Undercover Met Police officers needlessly gathered covert information against 18 justice campaign groups, including on the close relatives of those who died as a result of police actions.
The campaigns for two men shot dead by police; Brazilian Jean Charles de Menezes in 2005 and Harry Stanley in 1999, are said to be among those 'spied' on by police.
Despite not naming any individuals, it is reported the family of Asian Ricky Reel, whose family accused police of not investigating his disappearance sufficiently because of his race, were also targeted "inappropriately" by undercover officers.
The report, released by Operation Herne and headed by Derbyshire chief const Mick Creedon, found the information gathered by Scotland Yard's now disbanded Special Demonstration Squad (SDS) was not relevant to help the "prevention of crime and disorder" and therefore should have never been retained.
The report gives an example of how one undercover officer planned to attend a funeral despite there being no indication it would have been "anything other than a dignified event".
Creedon said: "Operation Herne has identified emerging evidence that in addition to the Stephen Lawrence Campaign, a number of other Justice Campaigns have been mentioned within SDS records.
"Seventeen such Justice Campaigns have been identified so far. These range between 1970 and 2005 and are as a result of deaths in police custody, following police contact and the victims of murders."

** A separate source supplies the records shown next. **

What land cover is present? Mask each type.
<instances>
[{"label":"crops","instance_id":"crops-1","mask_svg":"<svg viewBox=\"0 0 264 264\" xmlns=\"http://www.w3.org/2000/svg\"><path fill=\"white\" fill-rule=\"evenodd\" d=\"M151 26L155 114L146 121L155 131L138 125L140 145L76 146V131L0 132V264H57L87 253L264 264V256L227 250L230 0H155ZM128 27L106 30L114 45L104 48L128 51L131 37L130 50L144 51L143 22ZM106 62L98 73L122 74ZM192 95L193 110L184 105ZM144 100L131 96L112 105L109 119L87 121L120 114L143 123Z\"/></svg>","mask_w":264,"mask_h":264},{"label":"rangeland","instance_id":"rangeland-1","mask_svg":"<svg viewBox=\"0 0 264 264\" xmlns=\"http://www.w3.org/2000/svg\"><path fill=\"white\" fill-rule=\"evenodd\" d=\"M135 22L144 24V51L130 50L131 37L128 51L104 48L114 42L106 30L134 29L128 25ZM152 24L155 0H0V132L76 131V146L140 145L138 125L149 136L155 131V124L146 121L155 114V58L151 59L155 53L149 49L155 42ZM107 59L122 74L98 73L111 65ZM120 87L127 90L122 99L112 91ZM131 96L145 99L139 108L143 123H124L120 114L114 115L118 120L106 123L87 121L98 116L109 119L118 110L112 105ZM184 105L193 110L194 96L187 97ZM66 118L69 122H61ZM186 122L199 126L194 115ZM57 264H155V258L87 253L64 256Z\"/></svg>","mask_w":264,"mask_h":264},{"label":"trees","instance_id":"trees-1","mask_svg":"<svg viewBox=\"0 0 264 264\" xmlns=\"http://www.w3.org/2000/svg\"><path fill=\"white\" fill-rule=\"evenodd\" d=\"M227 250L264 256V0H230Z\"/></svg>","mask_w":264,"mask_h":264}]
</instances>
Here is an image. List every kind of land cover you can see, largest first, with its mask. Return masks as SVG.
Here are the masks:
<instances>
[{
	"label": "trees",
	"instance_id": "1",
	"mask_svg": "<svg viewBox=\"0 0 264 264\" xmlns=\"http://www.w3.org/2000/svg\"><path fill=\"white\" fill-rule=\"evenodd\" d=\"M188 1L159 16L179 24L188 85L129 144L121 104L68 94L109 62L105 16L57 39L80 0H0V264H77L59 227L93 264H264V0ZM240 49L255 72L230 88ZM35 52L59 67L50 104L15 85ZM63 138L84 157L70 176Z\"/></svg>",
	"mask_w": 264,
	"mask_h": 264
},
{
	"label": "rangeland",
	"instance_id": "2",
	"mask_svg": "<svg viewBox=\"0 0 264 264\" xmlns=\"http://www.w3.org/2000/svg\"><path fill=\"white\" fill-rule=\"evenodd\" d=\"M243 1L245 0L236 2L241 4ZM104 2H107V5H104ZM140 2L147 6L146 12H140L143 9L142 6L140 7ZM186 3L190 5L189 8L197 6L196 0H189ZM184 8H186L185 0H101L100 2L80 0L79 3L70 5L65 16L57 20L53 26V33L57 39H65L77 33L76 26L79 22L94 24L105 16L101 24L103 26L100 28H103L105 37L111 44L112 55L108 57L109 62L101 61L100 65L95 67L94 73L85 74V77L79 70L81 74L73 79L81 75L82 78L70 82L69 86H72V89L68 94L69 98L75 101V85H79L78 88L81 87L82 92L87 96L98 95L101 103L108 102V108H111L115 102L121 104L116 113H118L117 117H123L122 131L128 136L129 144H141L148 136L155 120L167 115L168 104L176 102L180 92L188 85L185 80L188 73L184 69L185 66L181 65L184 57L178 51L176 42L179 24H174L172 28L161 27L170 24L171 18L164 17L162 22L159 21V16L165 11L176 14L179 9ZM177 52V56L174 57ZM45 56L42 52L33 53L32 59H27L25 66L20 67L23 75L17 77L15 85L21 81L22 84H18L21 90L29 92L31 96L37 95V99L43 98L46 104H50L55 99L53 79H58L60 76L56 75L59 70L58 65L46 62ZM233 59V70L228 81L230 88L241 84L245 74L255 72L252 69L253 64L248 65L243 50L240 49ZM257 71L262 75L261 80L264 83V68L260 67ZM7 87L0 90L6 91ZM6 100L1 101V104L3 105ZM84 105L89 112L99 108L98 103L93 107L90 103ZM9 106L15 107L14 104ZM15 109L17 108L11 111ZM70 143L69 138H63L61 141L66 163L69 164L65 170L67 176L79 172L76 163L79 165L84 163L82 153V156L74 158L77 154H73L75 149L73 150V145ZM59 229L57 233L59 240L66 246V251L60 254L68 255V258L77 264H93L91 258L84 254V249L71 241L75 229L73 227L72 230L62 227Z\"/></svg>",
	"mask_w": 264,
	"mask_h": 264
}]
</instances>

The report adds how the majority of these cases involved black males.
A lawyer for the family of Menezes have said they were considering legal action againt the police following the claims they were spied on.
The family said in a statement: "It is shameful that the Metropolitan Police spied on the legitimate campaign activities of a grieving family who were simply trying to get the answers they deserved after their loved one was killed by police officers.
"It begs the question - what exactly were the police spying for? We can only assume they were gathering information in an attempt to discredit the family's campaign for justice in order to deflect accountability for their own failings."
Sukhdev Reel, the mother of the 20-year-old found dead in 1997 after a suspected racist attack, is also calling for a public inquiry into the claims.
She told the BBC: "This was happening at a time we were feeling very low, we should have been left alone to grieve for our son, instead of being spied upon.
"As soon as I heard it, the room started spinning and I felt sick."
Creedon added it must "seem inexplicable" for the families to hear they were targeted by undercover police.
He added: "My report is very clear that criticism must be levelled at the Metropolitan Police Service for keeping information, which had been gathered by undercover officers, which served no purpose in preventing crime or disorder.
"This is not a criticism of the deployment of the individual officers, but of the lack of regard the SDS, Special Branch and the Metropolitan Police Service senior management paid to the rules and legislation that clearly set out what they should, and should not have, collected and retained."